» Assignment
Write the data out in full and word for word. Do not include images.

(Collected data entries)
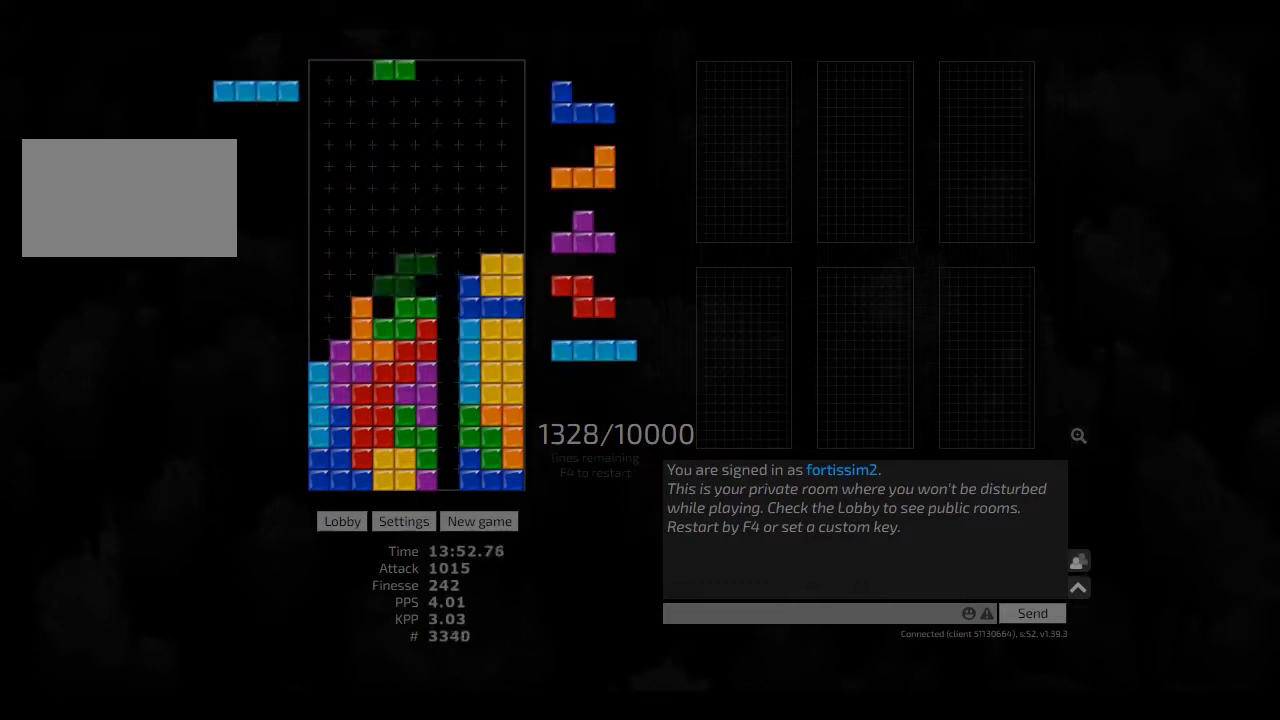
{"keys": [], "events": [[83, "hd", "up"], [83, "left", "down"], [125, "left", "up"], [167, "hd", "down"], [208, "ccw", "down"], [250, "hd", "up"], [250, "right", "down"], [292, "ccw", "up"], [292, "right", "up"], [333, "hd", "down"], [375, "right", "down"], [417, "hd", "up"], [500, "right", "up"]]}
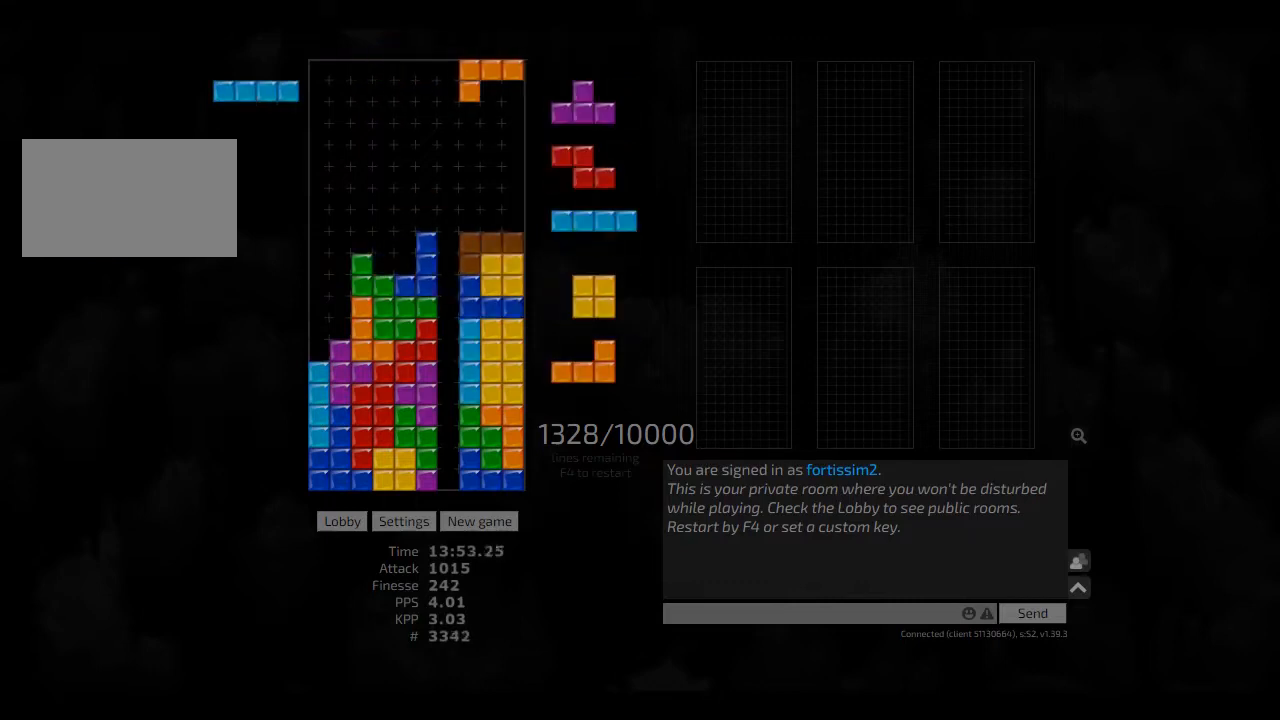
{"keys": [], "events": [[83, "cw", "down"], [83, "hd", "down"], [83, "left", "down"], [125, "hd", "up"], [167, "cw", "up"], [208, "left", "up"], [250, "hd", "down"], [250, "left", "down"], [292, "hd", "up"], [375, "left", "up"], [417, "cw", "down"], [417, "right", "down"], [458, "cw", "up"], [458, "right", "up"]]}
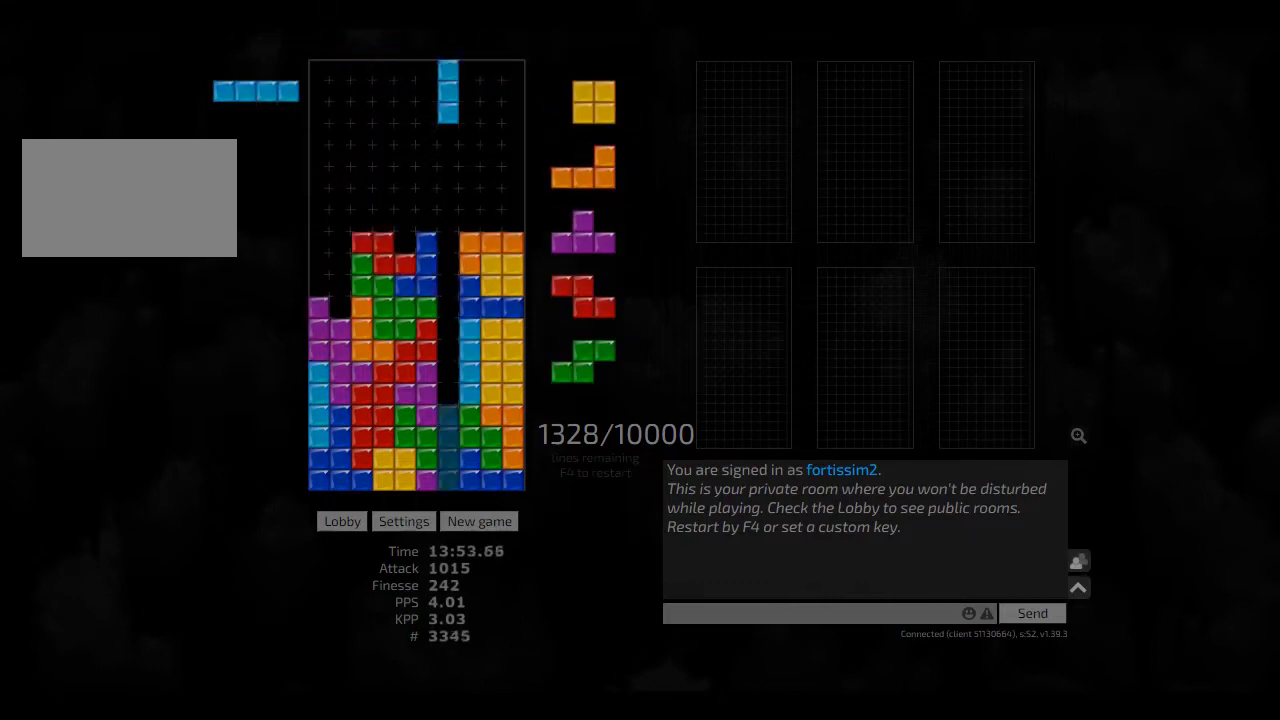
{"keys": ["hd"], "events": [[42, "hd", "down"], [83, "left", "down"], [125, "hd", "up"], [125, "left", "up"], [208, "left", "down"], [250, "left", "up"], [292, "hd", "down"], [333, "right", "down"], [375, "hd", "up"], [458, "hd", "down"], [458, "right", "up"]]}
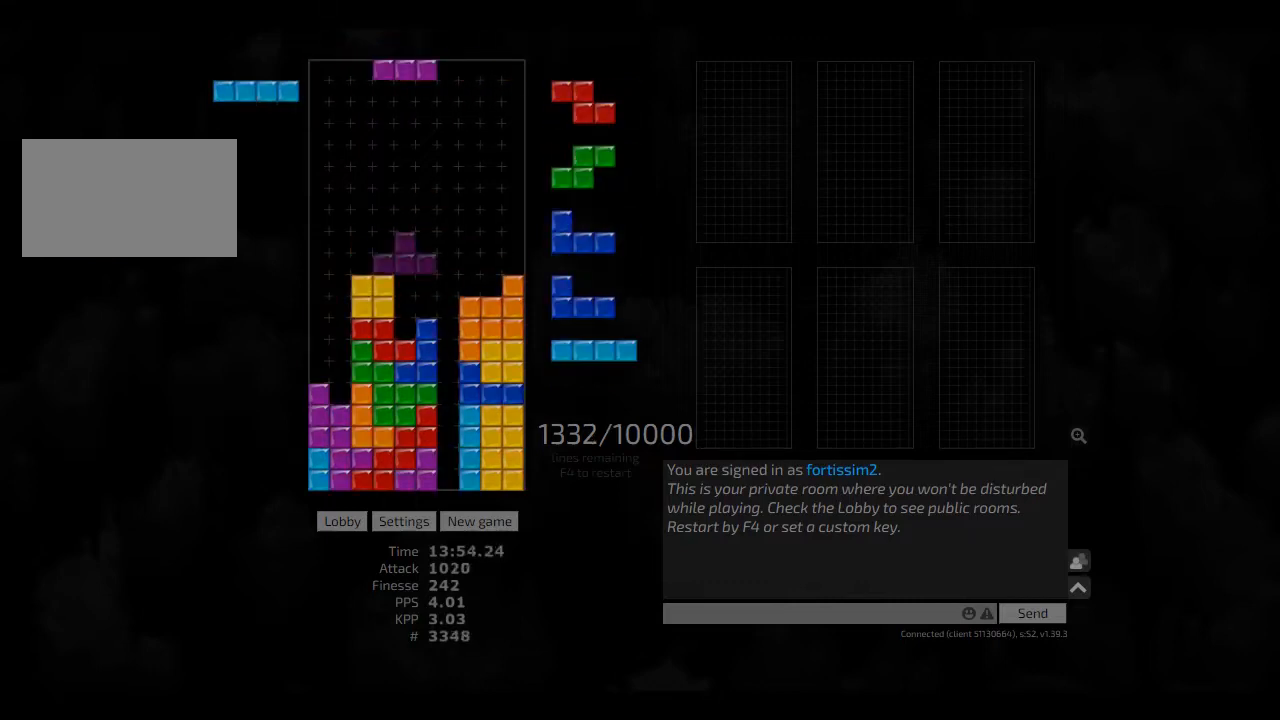
{"keys": [], "events": [[42, "cw", "down"], [42, "hd", "up"], [83, "cw", "up"], [125, "hd", "down"], [167, "cw", "down"], [167, "right", "down"], [208, "hd", "up"], [250, "cw", "up"], [250, "right", "up"], [333, "hd", "down"], [333, "left", "down"], [375, "cw", "down"], [417, "hd", "up"], [458, "cw", "up"], [458, "left", "up"]]}
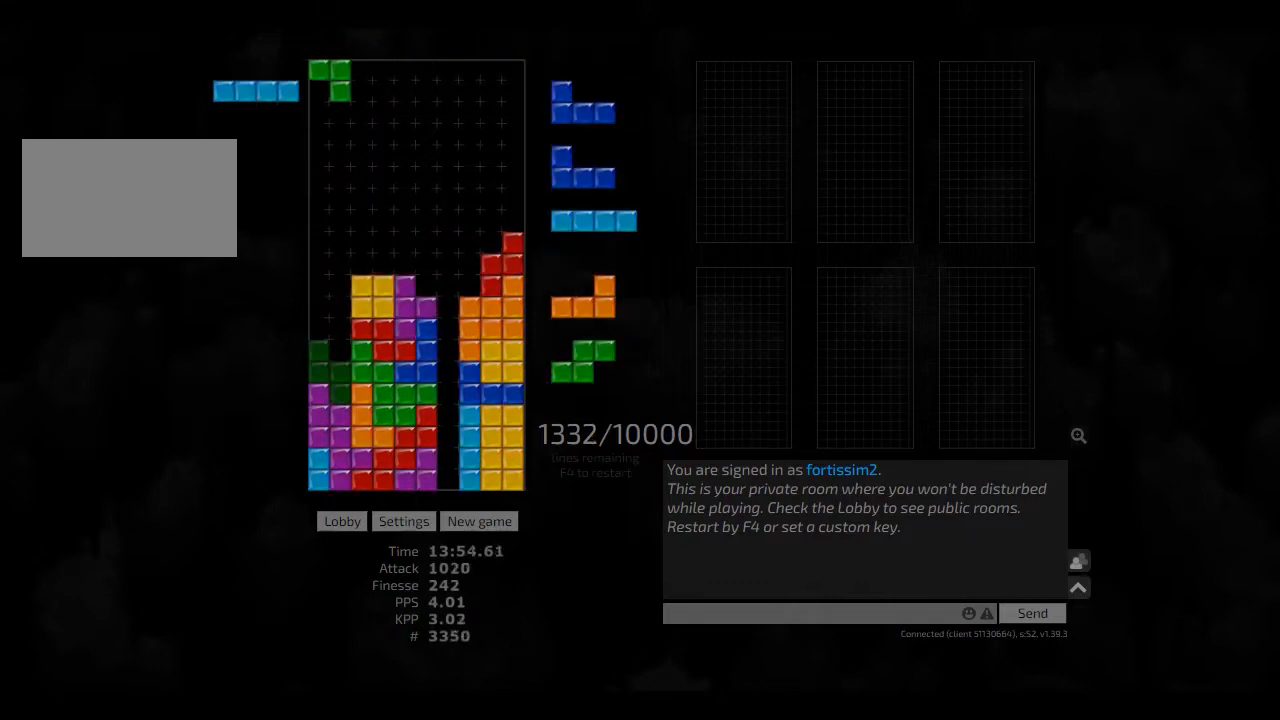
{"keys": ["hd", "left"], "events": [[42, "hd", "down"], [83, "cw", "down"], [83, "hd", "up"], [83, "right", "down"], [208, "left", "down"], [208, "right", "up"], [250, "cw", "up"], [250, "hd", "down"], [250, "left", "up"], [333, "hd", "up"], [417, "hd", "down"], [458, "left", "down"]]}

» Output for this exercise
{"keys": [], "events": [[83, "hd", "up"], [83, "left", "down"], [125, "left", "up"], [167, "hd", "down"], [208, "ccw", "down"], [250, "hd", "up"], [250, "right", "down"], [292, "ccw", "up"], [292, "right", "up"], [333, "hd", "down"], [375, "right", "down"], [417, "hd", "up"], [500, "right", "up"]]}
{"keys": [], "events": [[83, "cw", "down"], [83, "hd", "down"], [83, "left", "down"], [125, "hd", "up"], [167, "cw", "up"], [208, "left", "up"], [250, "hd", "down"], [250, "left", "down"], [292, "hd", "up"], [375, "left", "up"], [417, "cw", "down"], [417, "right", "down"], [458, "cw", "up"], [458, "right", "up"]]}
{"keys": ["hd"], "events": [[42, "hd", "down"], [83, "left", "down"], [125, "hd", "up"], [125, "left", "up"], [208, "left", "down"], [250, "left", "up"], [292, "hd", "down"], [333, "right", "down"], [375, "hd", "up"], [458, "hd", "down"], [458, "right", "up"]]}
{"keys": [], "events": [[42, "cw", "down"], [42, "hd", "up"], [83, "cw", "up"], [125, "hd", "down"], [167, "cw", "down"], [167, "right", "down"], [208, "hd", "up"], [250, "cw", "up"], [250, "right", "up"], [333, "hd", "down"], [333, "left", "down"], [375, "cw", "down"], [417, "hd", "up"], [458, "cw", "up"], [458, "left", "up"]]}
{"keys": ["hd", "left"], "events": [[42, "hd", "down"], [83, "cw", "down"], [83, "hd", "up"], [83, "right", "down"], [208, "left", "down"], [208, "right", "up"], [250, "cw", "up"], [250, "hd", "down"], [250, "left", "up"], [333, "hd", "up"], [417, "hd", "down"], [458, "left", "down"]]}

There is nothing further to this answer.